GodlyGamr said:
Not necessarily. Essentially, warden checks for dll injection, which is how all previous maphacks are made and is pretty much the norm for this kind of program interaction.
This is only one way warden checks. I found this on Gamemunchers take it for whatever ya make of it!
good job netter but you all can read that from the wowsharp team:
The warden that is sent to my machine is not detecting the alpha. I can't explain what happened, even after several hours in the debugger. I can, however, tell you what I know.
The warden dumps all the DLL's using a ToolHelp API call. This is a common way to do this, and da_teach's wow!hider code subverts this by removing the wowhider DLL from the list of modules. This cannot be the source of detection.

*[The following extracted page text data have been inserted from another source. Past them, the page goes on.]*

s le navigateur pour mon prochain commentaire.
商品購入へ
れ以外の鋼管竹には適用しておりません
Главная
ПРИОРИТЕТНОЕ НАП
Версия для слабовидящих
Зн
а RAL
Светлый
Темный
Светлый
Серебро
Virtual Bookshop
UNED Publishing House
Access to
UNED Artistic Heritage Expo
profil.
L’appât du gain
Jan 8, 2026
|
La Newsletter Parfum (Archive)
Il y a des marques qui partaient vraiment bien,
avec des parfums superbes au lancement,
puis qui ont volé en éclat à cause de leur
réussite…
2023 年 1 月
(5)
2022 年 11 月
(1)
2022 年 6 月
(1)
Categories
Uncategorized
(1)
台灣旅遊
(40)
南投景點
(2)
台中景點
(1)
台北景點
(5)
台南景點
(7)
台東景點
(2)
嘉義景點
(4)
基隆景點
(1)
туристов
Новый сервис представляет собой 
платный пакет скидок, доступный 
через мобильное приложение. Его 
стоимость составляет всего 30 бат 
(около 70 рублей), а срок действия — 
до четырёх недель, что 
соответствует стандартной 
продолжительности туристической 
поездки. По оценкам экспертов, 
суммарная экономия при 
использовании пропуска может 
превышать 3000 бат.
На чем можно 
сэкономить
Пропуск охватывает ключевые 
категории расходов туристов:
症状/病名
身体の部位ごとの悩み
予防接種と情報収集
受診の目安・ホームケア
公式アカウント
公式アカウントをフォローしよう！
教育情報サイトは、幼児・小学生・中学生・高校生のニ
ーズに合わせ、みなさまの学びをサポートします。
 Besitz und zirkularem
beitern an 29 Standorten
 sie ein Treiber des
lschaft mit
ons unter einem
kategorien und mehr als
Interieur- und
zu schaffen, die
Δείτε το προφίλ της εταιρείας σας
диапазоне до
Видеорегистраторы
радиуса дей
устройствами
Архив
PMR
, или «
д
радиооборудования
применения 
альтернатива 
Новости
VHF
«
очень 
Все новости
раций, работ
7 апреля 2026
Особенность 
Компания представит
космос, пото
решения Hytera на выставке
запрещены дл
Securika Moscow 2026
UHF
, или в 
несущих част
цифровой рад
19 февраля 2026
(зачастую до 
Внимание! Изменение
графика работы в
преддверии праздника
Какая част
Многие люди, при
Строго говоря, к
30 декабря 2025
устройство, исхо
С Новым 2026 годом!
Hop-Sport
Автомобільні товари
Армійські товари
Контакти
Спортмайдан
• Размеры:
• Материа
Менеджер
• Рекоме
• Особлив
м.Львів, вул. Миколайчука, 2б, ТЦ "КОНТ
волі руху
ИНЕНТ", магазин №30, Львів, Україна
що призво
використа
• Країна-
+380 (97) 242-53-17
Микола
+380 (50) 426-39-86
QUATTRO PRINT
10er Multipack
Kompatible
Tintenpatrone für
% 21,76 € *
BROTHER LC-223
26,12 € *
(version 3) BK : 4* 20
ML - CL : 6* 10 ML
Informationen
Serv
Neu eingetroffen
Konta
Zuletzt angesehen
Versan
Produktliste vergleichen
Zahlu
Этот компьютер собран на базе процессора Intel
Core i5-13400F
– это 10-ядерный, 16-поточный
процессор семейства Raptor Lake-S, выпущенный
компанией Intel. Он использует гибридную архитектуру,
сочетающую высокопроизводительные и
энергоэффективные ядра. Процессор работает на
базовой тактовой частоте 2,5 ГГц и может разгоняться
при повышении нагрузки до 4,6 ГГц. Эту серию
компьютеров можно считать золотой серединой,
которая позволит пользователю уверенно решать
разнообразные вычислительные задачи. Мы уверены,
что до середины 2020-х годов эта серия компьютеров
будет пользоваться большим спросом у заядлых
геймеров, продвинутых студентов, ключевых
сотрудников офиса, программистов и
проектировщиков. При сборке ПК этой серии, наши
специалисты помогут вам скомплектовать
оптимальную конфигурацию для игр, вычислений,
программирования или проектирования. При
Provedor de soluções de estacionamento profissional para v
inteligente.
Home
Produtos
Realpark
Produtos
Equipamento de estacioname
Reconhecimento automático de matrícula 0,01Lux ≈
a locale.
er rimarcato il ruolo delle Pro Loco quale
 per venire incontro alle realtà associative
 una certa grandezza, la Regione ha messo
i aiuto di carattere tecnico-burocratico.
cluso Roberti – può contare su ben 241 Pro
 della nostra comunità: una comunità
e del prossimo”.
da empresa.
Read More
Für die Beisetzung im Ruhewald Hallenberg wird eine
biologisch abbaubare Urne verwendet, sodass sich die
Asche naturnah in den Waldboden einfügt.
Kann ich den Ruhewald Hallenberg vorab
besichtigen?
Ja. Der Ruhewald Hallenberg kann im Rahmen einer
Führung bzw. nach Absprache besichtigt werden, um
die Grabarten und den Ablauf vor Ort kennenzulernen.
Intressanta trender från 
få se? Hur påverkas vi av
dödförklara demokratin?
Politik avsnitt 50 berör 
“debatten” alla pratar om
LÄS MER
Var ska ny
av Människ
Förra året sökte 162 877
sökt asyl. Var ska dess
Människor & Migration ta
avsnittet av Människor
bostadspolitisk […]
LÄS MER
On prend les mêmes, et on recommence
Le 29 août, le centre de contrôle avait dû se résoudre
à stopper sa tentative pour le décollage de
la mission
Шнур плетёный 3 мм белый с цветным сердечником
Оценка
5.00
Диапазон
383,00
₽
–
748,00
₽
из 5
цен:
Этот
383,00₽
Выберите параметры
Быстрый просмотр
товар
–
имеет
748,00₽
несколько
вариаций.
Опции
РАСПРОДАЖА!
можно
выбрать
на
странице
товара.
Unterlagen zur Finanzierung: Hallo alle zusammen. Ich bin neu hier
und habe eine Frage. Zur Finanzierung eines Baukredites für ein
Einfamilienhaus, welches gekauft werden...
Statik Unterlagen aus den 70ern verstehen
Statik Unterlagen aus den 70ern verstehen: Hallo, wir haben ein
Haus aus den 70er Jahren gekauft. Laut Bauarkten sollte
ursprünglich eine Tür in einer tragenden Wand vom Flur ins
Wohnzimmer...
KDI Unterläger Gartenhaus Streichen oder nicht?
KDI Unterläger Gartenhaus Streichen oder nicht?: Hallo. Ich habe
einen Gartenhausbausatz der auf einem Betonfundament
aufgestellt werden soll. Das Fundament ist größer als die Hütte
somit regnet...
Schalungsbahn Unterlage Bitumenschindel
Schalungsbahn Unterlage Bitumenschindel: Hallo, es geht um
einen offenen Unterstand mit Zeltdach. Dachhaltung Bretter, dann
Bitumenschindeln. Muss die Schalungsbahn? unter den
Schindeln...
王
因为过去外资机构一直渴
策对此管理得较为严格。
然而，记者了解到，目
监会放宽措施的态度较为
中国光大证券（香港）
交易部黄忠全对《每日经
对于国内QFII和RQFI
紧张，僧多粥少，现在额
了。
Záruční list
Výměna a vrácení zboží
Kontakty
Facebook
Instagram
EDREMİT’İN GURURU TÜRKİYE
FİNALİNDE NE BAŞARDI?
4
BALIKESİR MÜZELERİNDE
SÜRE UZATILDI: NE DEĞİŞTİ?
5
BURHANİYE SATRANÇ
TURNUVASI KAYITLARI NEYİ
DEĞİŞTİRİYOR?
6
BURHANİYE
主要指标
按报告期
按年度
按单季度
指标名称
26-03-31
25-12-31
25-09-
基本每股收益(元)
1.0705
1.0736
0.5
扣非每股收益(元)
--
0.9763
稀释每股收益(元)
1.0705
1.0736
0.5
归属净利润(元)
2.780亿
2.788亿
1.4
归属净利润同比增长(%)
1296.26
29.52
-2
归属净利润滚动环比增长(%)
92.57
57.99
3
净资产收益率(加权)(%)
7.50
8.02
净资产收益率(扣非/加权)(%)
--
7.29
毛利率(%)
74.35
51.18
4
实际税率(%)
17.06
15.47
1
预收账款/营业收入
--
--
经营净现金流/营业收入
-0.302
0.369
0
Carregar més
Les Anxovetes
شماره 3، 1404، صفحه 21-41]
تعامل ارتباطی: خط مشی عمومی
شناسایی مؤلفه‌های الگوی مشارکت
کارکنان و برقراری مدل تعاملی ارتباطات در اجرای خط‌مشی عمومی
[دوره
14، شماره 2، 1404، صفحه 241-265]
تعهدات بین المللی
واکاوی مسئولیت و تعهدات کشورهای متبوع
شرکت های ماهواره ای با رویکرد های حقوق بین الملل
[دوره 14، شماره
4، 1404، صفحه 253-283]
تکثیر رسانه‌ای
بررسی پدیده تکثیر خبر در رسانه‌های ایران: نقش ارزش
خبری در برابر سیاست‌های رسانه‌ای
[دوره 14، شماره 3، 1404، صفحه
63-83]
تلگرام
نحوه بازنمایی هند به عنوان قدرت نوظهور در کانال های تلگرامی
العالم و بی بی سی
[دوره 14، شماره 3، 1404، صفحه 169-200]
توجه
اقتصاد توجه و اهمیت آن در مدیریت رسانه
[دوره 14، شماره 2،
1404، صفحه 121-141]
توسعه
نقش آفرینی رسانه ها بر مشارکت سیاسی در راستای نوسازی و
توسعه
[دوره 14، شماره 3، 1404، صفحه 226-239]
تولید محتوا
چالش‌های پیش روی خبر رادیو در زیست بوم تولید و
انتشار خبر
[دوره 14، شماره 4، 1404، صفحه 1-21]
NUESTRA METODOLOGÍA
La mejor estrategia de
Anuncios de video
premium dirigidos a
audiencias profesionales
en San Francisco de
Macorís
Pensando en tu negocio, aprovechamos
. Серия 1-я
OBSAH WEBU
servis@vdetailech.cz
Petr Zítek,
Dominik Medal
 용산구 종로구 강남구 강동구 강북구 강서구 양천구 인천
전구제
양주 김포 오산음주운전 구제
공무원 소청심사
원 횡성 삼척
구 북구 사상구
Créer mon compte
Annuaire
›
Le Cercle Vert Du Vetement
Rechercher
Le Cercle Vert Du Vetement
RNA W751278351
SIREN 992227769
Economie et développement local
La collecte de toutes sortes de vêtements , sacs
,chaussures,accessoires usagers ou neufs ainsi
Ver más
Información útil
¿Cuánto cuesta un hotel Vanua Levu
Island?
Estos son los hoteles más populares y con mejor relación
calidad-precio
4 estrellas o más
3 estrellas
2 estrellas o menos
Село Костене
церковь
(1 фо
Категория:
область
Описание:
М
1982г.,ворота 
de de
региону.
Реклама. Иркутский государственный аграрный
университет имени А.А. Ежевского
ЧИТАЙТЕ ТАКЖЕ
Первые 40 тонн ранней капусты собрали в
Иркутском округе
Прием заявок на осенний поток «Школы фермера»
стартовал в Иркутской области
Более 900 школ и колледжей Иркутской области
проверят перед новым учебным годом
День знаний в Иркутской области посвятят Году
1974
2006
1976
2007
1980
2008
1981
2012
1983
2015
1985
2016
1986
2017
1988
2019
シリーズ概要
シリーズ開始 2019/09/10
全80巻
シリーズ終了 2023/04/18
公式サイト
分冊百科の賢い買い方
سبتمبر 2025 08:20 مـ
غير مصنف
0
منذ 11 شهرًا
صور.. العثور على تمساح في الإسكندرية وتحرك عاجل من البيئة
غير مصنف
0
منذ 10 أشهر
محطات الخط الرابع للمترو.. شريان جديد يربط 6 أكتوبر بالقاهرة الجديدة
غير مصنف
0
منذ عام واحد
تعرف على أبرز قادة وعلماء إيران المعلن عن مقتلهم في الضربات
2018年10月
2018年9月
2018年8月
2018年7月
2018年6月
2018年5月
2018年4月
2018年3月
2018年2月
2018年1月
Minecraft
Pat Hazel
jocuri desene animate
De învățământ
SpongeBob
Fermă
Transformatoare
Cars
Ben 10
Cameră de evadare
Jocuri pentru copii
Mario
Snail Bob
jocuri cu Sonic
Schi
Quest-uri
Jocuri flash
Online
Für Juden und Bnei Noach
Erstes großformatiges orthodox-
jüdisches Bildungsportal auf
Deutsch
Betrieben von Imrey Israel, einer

The warden then uses the GetWindowTextA function to read the window text in the titlebar of every window. These are windows that are not in the WoW process, but any program running on your computer. I watched the warden sniff down the email addresses of people I was communicating with on MSN, the URL of several websites that I had open at the time, and the names of all my running programs, including those that were minimized or in the toolbar. Once these strings are obtained, they are passed through a hashing function and compared against a list of 'banning hashes' - if you match something in their list, I suspect you will get banned. For example, if you have a window titled 'WoW!Inmate' - regardless of what that window really does, it could result in a ban. If you can't believe it, make a dummy window that doesn't do anything and name it this, then start WoW. It certainly will result in warden reporting you as a cheater. I really believe that reading these window titles violates privacy, considering window titles contain alot of personal data. But, we already know Blizzard is like the Gestapo. Da_teach's wowhider program evades this check by returning an empty string whenever the window title belongs to WoW!xxx anything. But, I am not totally convinced it wasn't this check that caught us. For example, if you have a window open that is titled "C:/mystuff_4_wow!sharp/bin" - this window title is read by warden, and is not protected by WoW!Hider currently. This could, in theory, explain why only some users were caught, based on which windows were open at the time you were testing.
Next, warden opens every process running on your computer. The alpha version subverted the method used by warden which was
GetProcessNext. Thus, during the process queries, the wowbot and wowinmate programs should have been skipped. Although it seems this isn't how warden detected us, I would like to tell you everything I found. When each program is opened, warden then calls ReadProcessMemory and reads a series of addresses - usually in the 0x0040xxxx or 0x0041xxxx range - this is the range that most executable programs on windows will place their code. Warden reads about 10-20 bytes for each test, and again hashes this and compares against a list of banning hashes. These tests are clearly designed to detect known 3rd party programs, such as wowglider and friends. Every process is read from in this way. I watched warden open my email program, and even my PGP key manager. Again, I feel this is a fairly severe violation of privacy, but what can you do?